Texte affiché:
------------------------------------------------------------------------

La boutique est rouverte… mais les anonymes continueront d'en être impitoyablement expulsés, sans sommation ni motif.

------------------------------------------------------------------------

Le problème:
Quels sont tous les noms communs du texte affiché ? Donnez-les dans leur ordre d'apparition.

Les données:

------------------------------------------------------------------------

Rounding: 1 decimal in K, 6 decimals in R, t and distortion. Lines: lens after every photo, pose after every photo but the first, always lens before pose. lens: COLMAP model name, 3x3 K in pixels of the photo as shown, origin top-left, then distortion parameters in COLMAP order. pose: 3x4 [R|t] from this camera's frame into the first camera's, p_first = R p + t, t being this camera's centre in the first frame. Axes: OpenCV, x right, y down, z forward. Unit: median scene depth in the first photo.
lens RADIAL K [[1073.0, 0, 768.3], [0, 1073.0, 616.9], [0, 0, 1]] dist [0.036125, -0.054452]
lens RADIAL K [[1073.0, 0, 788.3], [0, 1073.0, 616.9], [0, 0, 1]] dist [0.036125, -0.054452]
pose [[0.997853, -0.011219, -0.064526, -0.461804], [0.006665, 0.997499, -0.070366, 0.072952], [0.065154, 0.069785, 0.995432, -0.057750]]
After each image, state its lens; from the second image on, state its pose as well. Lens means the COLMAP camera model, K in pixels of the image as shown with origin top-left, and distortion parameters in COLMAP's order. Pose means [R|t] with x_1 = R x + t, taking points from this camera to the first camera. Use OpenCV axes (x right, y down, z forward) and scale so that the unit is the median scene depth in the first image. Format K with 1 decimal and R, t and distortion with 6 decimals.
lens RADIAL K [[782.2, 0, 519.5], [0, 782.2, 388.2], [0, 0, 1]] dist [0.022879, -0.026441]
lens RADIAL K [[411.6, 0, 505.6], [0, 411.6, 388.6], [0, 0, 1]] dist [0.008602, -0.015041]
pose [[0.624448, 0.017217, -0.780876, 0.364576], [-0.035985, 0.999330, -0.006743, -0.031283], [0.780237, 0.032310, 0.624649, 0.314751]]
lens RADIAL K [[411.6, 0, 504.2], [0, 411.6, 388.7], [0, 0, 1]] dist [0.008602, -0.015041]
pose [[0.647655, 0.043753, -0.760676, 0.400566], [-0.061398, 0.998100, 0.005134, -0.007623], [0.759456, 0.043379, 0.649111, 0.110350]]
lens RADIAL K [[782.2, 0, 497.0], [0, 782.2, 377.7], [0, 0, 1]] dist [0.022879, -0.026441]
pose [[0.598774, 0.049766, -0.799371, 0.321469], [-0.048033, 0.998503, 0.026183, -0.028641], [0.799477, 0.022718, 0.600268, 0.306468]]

------------------------------------------------------------------------

Espace réponse:
boutique, anonymes, sommation, motif